POLYVAGAL THEORY:

Tracking the Vagus Nerve

Polyvagal Jedi Training

Building awareness of our physiological state is the key to resilience. Polyvagal Theory gives us agency to live in the physiological states most advantageous to our circumstances. When we practice deliberate state shifting we are training to become Jedi.

This practice accesses optimal nervous system performance resulting in the conscious blending of activation (sympathetic) with social engagement (ventral vagal). Polyvagal Theory founder, Dr. Stephen Porges, calls this expression of healthy aggression, “play”. Jedi call it the light side of the force. (Drummers, I am telling you - this is our jam!)

Experienced Jedi can also blend a controlled shutdown response (dorsal vagal) with social engagement (ventral vagal) to find deeply introspective states of creativity, curiosity, and connection. The pivotal element for Jedi is to remain grounded in ventral vagal engagement.

But training to access our threat responses without remaining grounded in social engagement is where Darth Vader turned to the dark side. He empowered himself with the endless internal struggle of sympathetic activation or dorsal vagal shutdown volatility. Living our lives in constant degrees of activation or shut down threat responses, given time, slowly and perniciously contaminates our bodies, minds, and relationships.

A dark-side-bias stress response inclines the user toward a state of threat, slanting one’s perception of our environment and relationships as dangerous and malicious. Continuously activating threat responses exhausts our metabolic resources and creates a dependence, sometimes an addiction, to the energy of stress hormones, leading us away from human connection, health, and intention - toward the dark side.

Don’t let Darth Vader in your Dorsal Vagal. Be a Polyvagal Jedi. May the force be with you.

Dr. Stephen Porges

Neuroception

Dr. Stephen Porges authored his first book on Polyvagal Theory in 2011 and it continues to revolutionize our understanding of how our bodies respond to stress. Our vagus nerve performs reflex recognitions of safety, danger, or life threat four times per second. This is called Nueroception.

This threat reflex is capable of unconsciously hijacking both our physiological and cognitive states. Bringing awareness to our physical cues of neuroception is vital for optimal performance and wellbeing. Polyvagal Theory has translated the language of our nervous system and continues to grow as it informs the work of many interdisciplinary leaders in psychology, therapy, yoga, athletics, and now, artistic performance.

The Vagus Nerve

The Vagus Nerve mediates our body as the key player managing heartbeat, respiration, digestion, immunity, body temperature, and stress responses. It even holds influence over our perception and memory. Polyvagal Theory has uncovered the dynamic functions of the vagus nerve, coordinating the systems of our body like a vehicle’s timing belt.

Whether we experience evasive speed, shut down, road rage, idling, or repair the vagus nerve delivers us into these divergent physiological states according to our neuroception. For thousands of years, this nerve has been a neural watchtower of protection, a servant of cognitive directives, and a barometer of atunement with our bodily organ status.

Polyvagal Theory lives to prove that strong bi-directional communication between the brain and the vagus nerve is pivotal to all aspects of our lives.

The Polyvagal Ladder

We have all heard of the fight-or-flight stress response. It is only one position on the Polyvagal ladder. The ladder illustrates our emotional regulation spectrum with dramatic implications depicting how the Vagus Nerve governs our responses to social engagement and threat.

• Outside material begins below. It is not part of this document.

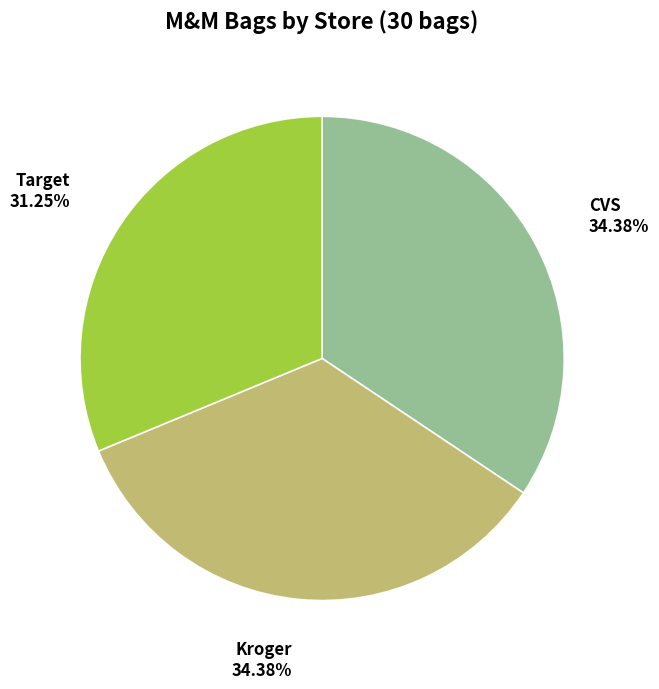

Does any single category account for the majority?

No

Movement up and down the ladder represent changes in our physiological rhythms and sensations: ventral vagal social engagement, sympathetic activated stress response, and dorsal vagal shutdown, the darkest of our emotional states.

Being aware of the cues of neuroception allows us to locate the ladder position of our physiological state. We can then execute Polyvagal neural exercises to move toward optimal regulated states which benefit both our performance and our health. Like an emotional GPS, we can see where we are and get directions to where and who we want to be.